Prerequisites¶

Version Compatibility¶

Clickhouse server versions:
- Officially declared: 22.8 or higher
- Actually tested: 21.1, 25.8
Spark versions: 3.2.x - 4.1.x
Java versions: 8 - 22

Installing PySpark¶

To use Clickhouse connector you should have PySpark installed (or injected to sys.path) BEFORE creating the connector instance.

See installation instruction for more details.

Connecting to Clickhouse¶

Connection port¶

Connector can only use HTTP (usually 8123 port) or HTTPS (usually 8443 port) protocol.

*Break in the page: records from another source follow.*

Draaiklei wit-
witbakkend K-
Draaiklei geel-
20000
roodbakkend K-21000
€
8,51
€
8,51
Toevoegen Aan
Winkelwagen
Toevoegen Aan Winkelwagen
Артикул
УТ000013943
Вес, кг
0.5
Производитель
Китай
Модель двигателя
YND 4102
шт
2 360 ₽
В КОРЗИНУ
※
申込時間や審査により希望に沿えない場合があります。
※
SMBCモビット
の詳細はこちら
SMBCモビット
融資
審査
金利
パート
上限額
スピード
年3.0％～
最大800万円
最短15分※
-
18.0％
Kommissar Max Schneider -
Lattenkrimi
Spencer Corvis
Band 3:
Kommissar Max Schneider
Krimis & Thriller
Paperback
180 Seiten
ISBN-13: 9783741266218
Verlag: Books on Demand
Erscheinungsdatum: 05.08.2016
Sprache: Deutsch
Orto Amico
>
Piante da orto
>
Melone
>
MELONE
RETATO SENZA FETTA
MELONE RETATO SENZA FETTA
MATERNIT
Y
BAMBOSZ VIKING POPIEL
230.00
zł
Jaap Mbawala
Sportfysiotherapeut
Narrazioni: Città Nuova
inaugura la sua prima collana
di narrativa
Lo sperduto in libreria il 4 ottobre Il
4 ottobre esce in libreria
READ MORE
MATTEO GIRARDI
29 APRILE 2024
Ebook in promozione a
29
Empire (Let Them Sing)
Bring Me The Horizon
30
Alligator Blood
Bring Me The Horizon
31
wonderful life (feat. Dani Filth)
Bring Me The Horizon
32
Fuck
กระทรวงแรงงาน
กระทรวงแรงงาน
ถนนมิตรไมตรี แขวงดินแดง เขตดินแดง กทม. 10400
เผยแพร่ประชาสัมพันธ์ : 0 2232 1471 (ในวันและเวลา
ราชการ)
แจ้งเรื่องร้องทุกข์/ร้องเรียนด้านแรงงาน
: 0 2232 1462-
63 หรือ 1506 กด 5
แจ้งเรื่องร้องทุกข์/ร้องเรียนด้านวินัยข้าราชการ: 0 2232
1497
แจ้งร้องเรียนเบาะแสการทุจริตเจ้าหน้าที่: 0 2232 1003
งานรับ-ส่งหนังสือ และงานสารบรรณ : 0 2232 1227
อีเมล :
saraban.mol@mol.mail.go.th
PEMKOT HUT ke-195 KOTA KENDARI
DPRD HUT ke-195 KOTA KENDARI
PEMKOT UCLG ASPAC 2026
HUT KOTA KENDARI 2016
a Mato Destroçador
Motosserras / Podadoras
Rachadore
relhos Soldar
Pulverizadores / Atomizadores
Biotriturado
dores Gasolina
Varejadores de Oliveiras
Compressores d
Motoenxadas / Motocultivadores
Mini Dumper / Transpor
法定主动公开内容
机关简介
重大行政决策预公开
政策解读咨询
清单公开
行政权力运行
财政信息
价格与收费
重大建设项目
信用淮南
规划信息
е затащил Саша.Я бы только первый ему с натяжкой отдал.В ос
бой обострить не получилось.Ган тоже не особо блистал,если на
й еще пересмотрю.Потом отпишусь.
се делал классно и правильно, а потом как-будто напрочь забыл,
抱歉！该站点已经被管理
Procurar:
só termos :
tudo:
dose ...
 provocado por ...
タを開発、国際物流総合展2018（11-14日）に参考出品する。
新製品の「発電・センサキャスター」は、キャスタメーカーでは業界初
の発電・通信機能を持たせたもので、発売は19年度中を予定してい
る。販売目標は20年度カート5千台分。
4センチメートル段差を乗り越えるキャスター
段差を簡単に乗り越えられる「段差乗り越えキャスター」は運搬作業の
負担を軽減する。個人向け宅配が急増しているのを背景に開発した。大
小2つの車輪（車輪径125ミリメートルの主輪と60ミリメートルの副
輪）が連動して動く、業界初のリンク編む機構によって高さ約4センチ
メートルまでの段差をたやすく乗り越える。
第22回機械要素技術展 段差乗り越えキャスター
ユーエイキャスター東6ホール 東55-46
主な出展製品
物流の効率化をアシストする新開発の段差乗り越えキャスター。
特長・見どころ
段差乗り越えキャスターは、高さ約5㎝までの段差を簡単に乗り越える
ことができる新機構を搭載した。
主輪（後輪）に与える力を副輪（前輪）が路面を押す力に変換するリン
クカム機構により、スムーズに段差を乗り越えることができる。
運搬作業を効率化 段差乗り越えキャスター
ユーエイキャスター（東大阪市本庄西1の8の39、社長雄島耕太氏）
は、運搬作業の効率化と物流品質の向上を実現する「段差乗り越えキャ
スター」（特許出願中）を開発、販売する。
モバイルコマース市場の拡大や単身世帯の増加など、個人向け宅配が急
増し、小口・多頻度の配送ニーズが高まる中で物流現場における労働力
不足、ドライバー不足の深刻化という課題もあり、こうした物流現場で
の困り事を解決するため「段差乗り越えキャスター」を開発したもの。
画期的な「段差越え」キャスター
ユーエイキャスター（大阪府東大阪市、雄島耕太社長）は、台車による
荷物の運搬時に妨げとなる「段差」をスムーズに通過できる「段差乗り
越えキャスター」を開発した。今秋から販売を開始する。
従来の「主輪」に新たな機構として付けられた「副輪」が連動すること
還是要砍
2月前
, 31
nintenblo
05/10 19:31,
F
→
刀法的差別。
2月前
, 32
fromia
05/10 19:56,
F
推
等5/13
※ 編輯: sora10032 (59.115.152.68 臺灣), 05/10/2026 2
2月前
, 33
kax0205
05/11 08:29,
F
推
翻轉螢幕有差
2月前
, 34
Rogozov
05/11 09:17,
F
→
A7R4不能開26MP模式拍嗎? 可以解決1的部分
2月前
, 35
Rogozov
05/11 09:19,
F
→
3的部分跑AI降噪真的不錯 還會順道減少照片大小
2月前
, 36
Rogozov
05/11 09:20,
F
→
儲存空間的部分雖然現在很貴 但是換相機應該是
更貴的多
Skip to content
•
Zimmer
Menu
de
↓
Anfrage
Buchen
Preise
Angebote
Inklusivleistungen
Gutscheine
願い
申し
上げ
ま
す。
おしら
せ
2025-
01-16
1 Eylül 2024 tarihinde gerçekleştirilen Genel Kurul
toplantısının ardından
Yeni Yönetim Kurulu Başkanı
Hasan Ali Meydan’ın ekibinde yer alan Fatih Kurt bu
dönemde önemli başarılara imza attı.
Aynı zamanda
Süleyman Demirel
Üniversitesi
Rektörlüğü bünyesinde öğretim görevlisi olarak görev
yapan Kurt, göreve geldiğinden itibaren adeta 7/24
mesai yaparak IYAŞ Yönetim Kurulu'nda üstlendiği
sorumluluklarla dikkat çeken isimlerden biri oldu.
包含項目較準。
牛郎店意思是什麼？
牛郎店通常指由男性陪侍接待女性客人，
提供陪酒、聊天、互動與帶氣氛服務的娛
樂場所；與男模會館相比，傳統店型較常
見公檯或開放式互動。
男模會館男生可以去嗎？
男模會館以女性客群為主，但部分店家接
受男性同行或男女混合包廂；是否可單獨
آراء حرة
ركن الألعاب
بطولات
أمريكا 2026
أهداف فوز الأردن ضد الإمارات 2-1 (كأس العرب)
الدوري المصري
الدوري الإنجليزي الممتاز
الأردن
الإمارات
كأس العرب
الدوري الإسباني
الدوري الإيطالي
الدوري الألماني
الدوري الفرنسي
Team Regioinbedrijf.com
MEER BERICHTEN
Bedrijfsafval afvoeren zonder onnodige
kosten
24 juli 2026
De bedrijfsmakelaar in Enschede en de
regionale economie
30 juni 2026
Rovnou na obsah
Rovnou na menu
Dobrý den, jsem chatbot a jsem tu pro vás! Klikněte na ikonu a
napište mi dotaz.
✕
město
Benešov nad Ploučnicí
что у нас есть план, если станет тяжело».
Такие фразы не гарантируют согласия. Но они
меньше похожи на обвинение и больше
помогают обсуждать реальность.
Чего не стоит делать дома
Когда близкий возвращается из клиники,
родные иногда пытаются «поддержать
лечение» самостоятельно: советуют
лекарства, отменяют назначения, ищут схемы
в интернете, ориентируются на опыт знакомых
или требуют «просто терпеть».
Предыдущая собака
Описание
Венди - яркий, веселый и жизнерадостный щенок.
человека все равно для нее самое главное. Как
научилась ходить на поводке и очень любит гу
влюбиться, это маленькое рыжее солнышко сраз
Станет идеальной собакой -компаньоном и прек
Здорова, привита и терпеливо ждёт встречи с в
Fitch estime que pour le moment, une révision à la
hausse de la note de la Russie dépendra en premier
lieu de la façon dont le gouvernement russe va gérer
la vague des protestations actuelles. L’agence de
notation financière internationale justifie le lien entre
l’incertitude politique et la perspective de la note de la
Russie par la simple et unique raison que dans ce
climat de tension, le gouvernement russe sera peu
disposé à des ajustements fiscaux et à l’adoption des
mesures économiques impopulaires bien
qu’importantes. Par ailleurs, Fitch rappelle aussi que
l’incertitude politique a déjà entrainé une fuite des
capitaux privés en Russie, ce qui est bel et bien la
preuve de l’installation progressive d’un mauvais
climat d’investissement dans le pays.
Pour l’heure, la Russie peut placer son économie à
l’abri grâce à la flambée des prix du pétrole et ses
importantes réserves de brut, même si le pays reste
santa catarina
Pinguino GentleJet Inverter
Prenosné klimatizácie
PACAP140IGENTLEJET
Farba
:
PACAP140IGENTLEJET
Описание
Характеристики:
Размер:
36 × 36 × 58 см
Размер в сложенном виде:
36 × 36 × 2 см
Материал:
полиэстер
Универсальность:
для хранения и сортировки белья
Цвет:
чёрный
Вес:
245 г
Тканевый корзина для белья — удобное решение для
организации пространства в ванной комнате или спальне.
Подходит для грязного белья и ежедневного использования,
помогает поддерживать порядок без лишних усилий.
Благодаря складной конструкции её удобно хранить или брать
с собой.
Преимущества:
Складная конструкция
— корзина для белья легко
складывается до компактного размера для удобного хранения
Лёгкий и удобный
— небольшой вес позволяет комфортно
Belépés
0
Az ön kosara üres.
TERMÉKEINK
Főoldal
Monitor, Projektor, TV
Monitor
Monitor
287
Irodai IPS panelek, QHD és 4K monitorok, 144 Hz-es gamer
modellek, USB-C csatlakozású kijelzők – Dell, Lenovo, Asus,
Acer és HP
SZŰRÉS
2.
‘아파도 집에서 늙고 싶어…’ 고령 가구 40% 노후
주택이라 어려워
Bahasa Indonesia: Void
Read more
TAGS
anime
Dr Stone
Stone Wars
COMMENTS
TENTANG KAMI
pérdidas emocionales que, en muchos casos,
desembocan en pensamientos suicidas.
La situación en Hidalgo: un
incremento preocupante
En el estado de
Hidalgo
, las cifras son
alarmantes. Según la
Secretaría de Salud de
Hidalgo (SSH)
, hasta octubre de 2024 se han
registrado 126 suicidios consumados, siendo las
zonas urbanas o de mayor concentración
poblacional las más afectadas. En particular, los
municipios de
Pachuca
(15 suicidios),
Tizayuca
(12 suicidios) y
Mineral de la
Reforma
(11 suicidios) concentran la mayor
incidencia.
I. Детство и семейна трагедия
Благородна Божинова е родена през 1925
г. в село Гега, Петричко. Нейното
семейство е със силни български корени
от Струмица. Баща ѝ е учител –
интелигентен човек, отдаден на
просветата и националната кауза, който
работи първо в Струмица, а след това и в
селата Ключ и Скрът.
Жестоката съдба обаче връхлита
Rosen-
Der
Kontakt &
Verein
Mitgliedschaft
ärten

TCP and GRPC protocols are NOT supported.

Connecting to cluster¶

It is possible to connect to Clickhouse cluster, and use it's load balancing capabilities to read or write data in parallel. Each Spark executor can connect to random Clickhouse nodes, instead of sending all the data to a node specified in connection params.

This requires all Clickhouse servers to run on different hosts, and listen the same HTTP port. Set auto_discovery=True to enable this feature (disabled by default):

Clickhouse(
    host="node1.of.cluster",
    port=8123,
    extra={
        "auto_discovery": True,
        "load_balancing_policy": "roundRobin",
    },
)

See official documentation.

Required grants¶

Ask your Clickhouse cluster administrator to set following grants for a user, used for creating a connection:

Read + WriteRead only

-- allow creating tables in the target schema
GRANT CREATE TABLE ON myschema.* TO username;

-- allow read & write access to specific table
GRANT SELECT, INSERT ON myschema.mytable TO username;

-- allow read access to specific table
GRANT SELECT ON myschema.mytable TO username;

More details can be found in official documentation.